Ce banc en chêne dont les sculptures du dossier, aussi en bas-relief, sont de belle facture, nous renseigne sur les occupants. Divisé en six panneaux séparés par des colonnes torsadées, il est en effet riche en symboles. On y retrouve les quatre évangélistes*, chacun représenté par une figure traditionnelle : le lion ailé pour saint Marc, l’homme ailé pour saint Matthieu, le taureau pour saint Luc et l’aigle pour saint Jean. À ces figures s’ajoutent deux ensembles héraldiques : les armoiries des Rohan-Chabot, reconnaissables à leurs macles (sortes de losanges) et chabots (petits poissons d’eau douce) sur le second panneau, et celles des Montmorency sur le cinquième, ornées de 16 alérions (petits aigles). Un choix qui en dit long sur les alliances, les racines et les territoires des familles présentes à Taverny.

Des motifs de feuilles d’acanthe, finement sculptés, terminent chaque panneau. Les encadrements polylobés rappellent l’architecture des vitraux gothiques. Sous l’assise, sept autres panneaux sculptés prolongent la décoration. Ils sont séparés par des colonnes miniatures, surmontés d’oiseaux sculptés, peut-être des phénix, symboles de résurrection.

Deux bancs, une même mémoire

Au fil du temps, l’emplacement de ces bancs a changé, comme en témoignent des photographies anciennes de l’église datant du XIXe siècle. Le banc d’œuvre se trouvait autrefois face à la chaire. A-t-il été déplacé pour céder sa place au banc seigneurial ? Difficile de l’affirmer avec certitude. Quoi qu’il en soit, la réforme liturgique exigeant que les lectures et les homélies se fassent à l’ambon a rendu caduque l’usage de ces bancs monumentaux. Trop massifs, trop spécifiques, ils ne sont plus utilisés lors des offices. Mais ils demeurent des témoins précieux d’un temps où l’architecture intérieure des églises reflétait l’organisation de la société.

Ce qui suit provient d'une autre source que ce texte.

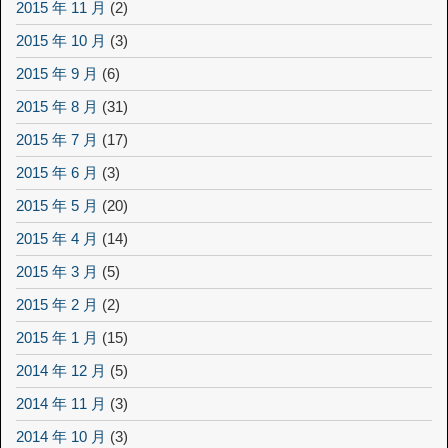
2015 年 11 月
(2)
2015 年 10 月
(3)
2015 年 9 月
(6)
2015 年 8 月
(31)
2015 年 7 月
(17)
2015 年 6 月
(3)
2015 年 5 月
(20)
2015 年 4 月
(14)
2015 年 3 月
(5)
2015 年 2 月
(2)
2015 年 1 月
(15)
2014 年 12 月
(5)
2014 年 11 月
(3)
2014 年 10 月
(3)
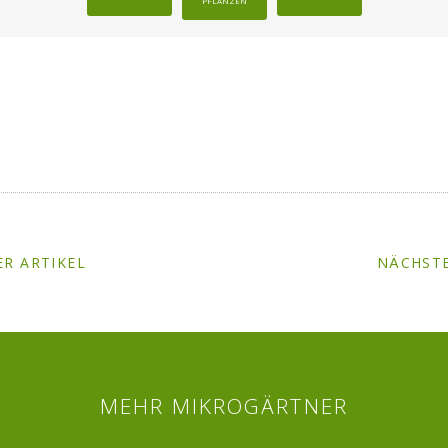
PFLANZEN
R ARTIKEL
NÄCHSTE
MEHR MIKROGÄRTNER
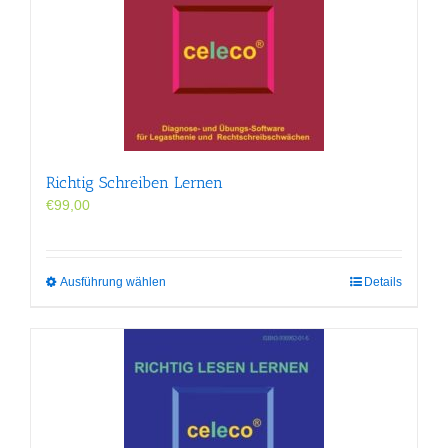
auf.
Die
Optionen
können
auf
der
Produktseite
gewählt
werden
Richtig Schreiben Lernen
€
99,00
Dieses
Ausführung wählen
Details
Produkt
weist
mehrere
Varianten
auf.
Die
Optionen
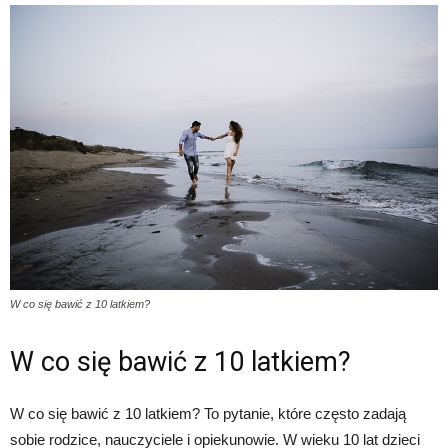
W co się bawić z 10 latkiem?
W co się bawić z 10 latkiem?
W co się bawić z 10 latkiem? To pytanie, które często zadają
sobie rodzice, nauczyciele i opiekunowie. W wieku 10 lat dzieci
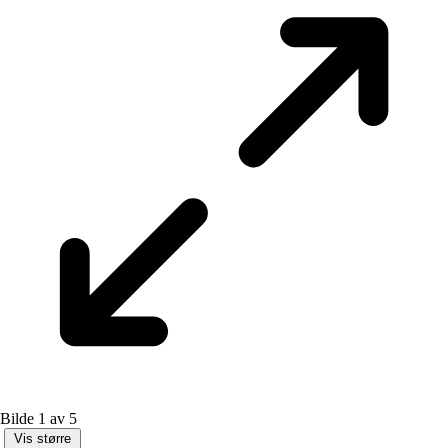
Bilde 1 av 5
Vis større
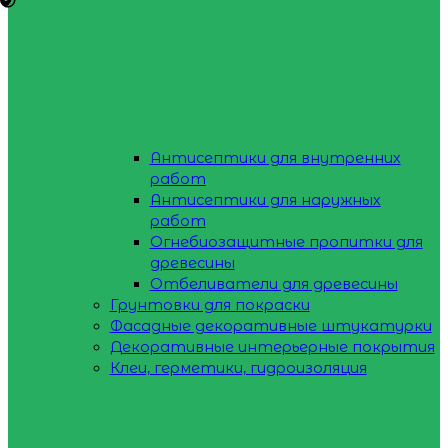
Антисептики для внутренних
работ
Антисептики для наружных
работ
Огнебиозащитные пропитки для
древесины
Отбеливатели для древесины
Грунтовки для покраски
Фасадные декоративные штукатурки
Декоративные интерьерные покрытия
Клеи, герметики, гидроизоляция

*Sur le banc seigneurial, l’ordre des symboles évangéliques interpelle : lion, homme, taureau, aigle. Ce n’est ni l’ordre de l’Apocalypse (lion, taureau, homme, aigle), ni l’ordre canonique (Matthieu, Marc, Luc, Jean). Cette disposition met en valeur Matthieu et Luc, encadrés par les armoiries. Un choix sans doute réfléchi, révélant l’importance que les commanditaires accordaient à la symbolique… quitte à s’éloigner des conventions établies.